After finding the line with "43: (473, 146, 36.93)" in the data below, set down exactly each line through the one with "62: (55, 505, 17.81)", inclusive, and stop there.

+++ Dataset records

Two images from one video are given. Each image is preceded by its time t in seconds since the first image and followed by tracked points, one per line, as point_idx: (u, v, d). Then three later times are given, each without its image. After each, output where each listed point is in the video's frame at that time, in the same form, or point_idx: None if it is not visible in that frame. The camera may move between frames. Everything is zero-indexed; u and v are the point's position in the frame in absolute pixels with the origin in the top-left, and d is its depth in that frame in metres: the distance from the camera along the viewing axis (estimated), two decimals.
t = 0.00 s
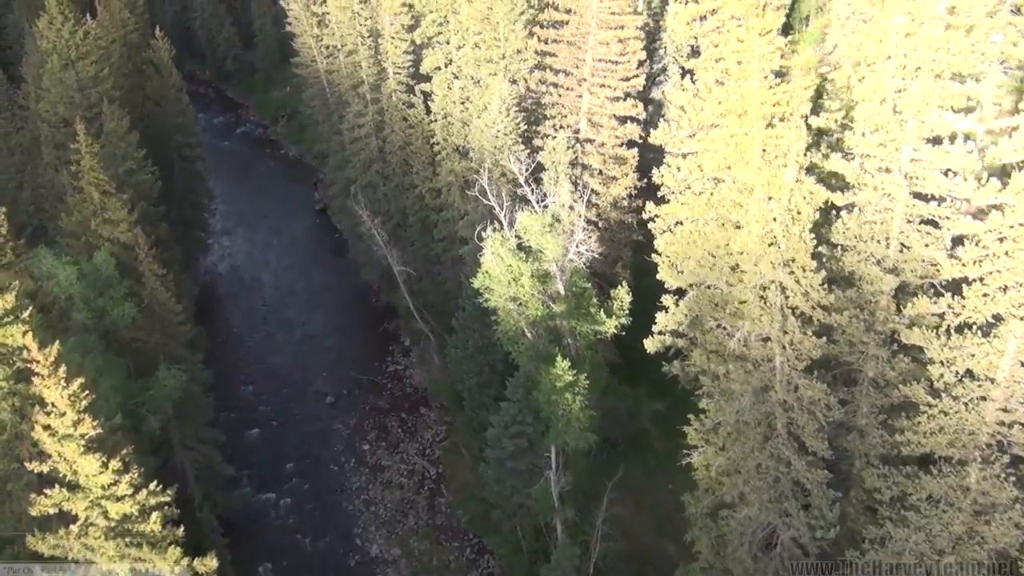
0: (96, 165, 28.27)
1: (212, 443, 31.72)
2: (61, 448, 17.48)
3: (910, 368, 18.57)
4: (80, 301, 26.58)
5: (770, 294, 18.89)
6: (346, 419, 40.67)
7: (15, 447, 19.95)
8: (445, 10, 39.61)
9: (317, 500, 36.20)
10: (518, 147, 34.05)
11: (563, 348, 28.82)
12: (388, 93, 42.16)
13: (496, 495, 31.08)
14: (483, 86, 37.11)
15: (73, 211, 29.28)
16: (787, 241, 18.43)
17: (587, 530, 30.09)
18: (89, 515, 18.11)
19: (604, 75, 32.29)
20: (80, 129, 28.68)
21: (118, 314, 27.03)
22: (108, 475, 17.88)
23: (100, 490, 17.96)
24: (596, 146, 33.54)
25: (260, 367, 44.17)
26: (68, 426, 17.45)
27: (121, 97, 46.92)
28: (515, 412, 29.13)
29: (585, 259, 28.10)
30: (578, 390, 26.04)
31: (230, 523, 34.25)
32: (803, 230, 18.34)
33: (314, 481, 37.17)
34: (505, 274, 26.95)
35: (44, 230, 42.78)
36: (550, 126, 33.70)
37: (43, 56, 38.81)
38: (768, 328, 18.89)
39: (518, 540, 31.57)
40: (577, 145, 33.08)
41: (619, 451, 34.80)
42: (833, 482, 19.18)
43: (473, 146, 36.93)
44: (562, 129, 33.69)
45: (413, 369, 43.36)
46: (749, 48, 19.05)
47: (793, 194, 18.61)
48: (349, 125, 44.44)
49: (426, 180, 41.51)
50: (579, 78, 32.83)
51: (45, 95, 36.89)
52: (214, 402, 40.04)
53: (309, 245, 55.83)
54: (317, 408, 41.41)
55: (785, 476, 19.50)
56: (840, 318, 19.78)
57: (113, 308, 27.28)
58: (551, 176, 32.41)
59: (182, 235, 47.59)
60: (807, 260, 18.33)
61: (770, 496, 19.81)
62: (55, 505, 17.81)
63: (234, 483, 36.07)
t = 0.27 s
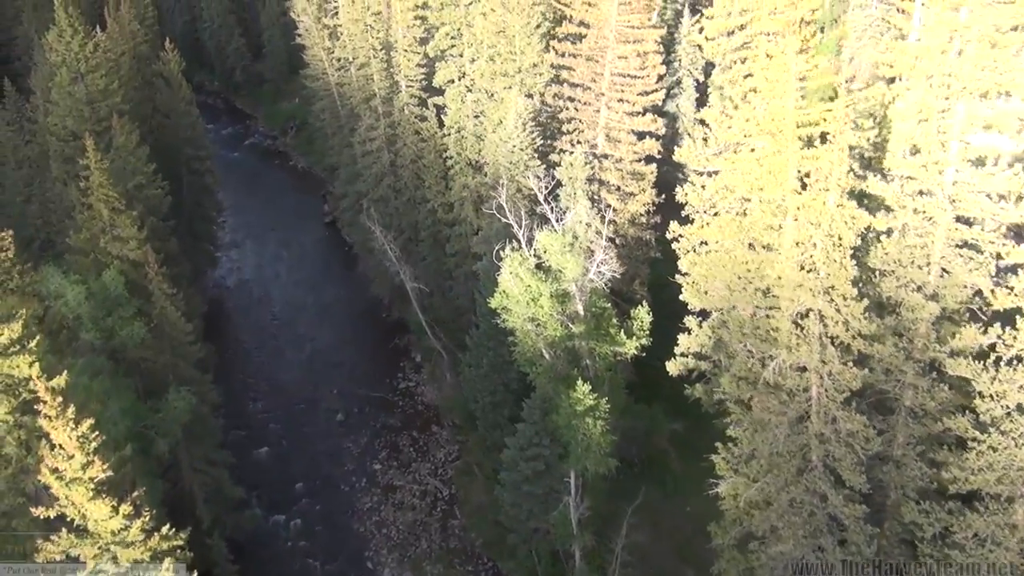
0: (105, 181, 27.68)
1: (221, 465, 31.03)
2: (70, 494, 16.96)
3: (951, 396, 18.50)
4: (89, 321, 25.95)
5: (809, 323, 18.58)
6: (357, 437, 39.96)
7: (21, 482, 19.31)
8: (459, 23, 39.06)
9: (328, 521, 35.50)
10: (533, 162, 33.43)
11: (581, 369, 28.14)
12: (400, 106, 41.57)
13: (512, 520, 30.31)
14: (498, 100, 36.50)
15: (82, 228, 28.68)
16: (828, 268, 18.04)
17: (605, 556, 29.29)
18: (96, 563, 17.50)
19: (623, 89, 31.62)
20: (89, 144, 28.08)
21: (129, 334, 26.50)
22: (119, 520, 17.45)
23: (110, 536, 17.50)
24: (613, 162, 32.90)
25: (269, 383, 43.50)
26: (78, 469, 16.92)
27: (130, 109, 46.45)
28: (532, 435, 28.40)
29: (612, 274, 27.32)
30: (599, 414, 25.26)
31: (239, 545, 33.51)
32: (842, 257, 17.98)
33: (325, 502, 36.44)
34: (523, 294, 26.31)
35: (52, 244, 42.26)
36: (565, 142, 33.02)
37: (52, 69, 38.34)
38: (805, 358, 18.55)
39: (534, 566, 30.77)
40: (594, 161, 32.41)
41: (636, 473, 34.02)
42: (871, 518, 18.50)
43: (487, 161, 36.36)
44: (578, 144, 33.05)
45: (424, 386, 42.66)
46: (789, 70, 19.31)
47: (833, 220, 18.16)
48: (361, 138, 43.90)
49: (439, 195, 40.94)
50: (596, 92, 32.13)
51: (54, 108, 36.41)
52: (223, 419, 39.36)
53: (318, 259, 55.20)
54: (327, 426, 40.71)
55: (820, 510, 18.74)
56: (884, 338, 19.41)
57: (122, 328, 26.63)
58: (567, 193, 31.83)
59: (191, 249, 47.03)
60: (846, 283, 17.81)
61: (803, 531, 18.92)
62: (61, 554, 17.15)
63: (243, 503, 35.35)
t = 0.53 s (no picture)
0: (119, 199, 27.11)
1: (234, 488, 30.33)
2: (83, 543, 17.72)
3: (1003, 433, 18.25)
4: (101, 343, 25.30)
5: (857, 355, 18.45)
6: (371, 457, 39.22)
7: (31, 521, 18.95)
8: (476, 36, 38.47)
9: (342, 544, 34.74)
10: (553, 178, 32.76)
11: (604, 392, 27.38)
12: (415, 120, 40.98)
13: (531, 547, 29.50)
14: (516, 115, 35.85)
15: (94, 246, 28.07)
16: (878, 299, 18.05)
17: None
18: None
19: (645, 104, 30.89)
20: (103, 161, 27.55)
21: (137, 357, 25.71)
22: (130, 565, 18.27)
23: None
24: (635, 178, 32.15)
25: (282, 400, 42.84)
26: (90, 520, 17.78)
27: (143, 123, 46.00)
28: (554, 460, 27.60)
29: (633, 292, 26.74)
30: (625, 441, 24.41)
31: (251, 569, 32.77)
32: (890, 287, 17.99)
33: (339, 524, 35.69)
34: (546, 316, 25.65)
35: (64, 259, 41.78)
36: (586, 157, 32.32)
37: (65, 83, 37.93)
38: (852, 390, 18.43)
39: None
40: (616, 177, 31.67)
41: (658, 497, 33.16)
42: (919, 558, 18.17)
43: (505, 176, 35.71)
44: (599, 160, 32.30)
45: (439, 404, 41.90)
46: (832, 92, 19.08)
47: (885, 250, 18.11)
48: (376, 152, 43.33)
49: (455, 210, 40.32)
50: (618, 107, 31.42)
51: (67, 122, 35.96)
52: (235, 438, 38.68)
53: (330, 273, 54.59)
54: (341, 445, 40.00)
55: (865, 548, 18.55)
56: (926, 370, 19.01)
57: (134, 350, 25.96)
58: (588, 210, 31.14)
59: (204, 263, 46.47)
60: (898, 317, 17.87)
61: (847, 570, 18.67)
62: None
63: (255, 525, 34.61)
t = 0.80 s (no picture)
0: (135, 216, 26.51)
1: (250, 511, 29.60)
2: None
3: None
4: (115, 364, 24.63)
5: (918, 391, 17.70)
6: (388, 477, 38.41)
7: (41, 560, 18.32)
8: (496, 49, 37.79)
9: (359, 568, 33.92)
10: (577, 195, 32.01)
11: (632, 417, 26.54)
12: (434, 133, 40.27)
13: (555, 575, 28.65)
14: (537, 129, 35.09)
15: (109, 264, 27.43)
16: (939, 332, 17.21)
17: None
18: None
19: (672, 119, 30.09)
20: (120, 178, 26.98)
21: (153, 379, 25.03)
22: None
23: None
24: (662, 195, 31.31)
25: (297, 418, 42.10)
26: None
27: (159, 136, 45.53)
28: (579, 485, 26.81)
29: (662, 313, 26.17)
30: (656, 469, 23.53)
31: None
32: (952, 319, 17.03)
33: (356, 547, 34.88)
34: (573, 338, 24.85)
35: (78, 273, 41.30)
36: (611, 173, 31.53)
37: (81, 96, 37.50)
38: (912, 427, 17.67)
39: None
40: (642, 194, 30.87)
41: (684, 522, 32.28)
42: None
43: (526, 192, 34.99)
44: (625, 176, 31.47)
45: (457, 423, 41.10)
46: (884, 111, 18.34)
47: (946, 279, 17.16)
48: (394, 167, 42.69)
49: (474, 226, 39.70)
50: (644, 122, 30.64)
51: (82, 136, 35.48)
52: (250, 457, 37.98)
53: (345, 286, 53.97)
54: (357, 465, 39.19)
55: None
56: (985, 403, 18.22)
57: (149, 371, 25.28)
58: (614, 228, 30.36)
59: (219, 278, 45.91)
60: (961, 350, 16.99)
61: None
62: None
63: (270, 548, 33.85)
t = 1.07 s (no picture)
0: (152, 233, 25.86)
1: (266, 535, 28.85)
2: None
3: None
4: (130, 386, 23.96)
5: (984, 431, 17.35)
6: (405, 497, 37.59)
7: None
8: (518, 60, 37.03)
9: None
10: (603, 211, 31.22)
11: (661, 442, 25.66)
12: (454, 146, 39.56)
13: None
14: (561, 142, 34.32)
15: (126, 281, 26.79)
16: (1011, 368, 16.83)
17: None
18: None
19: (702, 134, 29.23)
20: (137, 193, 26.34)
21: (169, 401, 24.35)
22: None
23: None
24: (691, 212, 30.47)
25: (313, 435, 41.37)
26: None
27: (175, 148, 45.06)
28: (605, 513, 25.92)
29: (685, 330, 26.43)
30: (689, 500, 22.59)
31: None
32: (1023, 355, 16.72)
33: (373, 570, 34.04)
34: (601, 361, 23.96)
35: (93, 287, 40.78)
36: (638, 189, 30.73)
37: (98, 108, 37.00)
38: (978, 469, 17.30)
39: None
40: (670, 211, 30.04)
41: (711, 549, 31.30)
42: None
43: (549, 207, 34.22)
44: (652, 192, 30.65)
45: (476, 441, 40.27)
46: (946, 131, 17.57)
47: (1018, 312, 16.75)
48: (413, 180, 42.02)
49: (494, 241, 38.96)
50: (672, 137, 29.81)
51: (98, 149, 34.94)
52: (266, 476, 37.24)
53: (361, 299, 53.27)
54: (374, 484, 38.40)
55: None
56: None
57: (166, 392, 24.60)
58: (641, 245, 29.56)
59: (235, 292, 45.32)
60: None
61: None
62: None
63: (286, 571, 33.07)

++++++

Task output:
43: (473, 146, 36.93)
44: (562, 129, 33.69)
45: (413, 369, 43.36)
46: (749, 48, 19.05)
47: (793, 194, 18.61)
48: (349, 125, 44.44)
49: (426, 180, 41.51)
50: (579, 78, 32.83)
51: (45, 95, 36.89)
52: (214, 402, 40.04)
53: (309, 245, 55.83)
54: (317, 408, 41.41)
55: (785, 476, 19.50)
56: (840, 318, 19.78)
57: (113, 308, 27.28)
58: (551, 176, 32.41)
59: (182, 235, 47.59)
60: (807, 260, 18.33)
61: (770, 496, 19.81)
62: (55, 505, 17.81)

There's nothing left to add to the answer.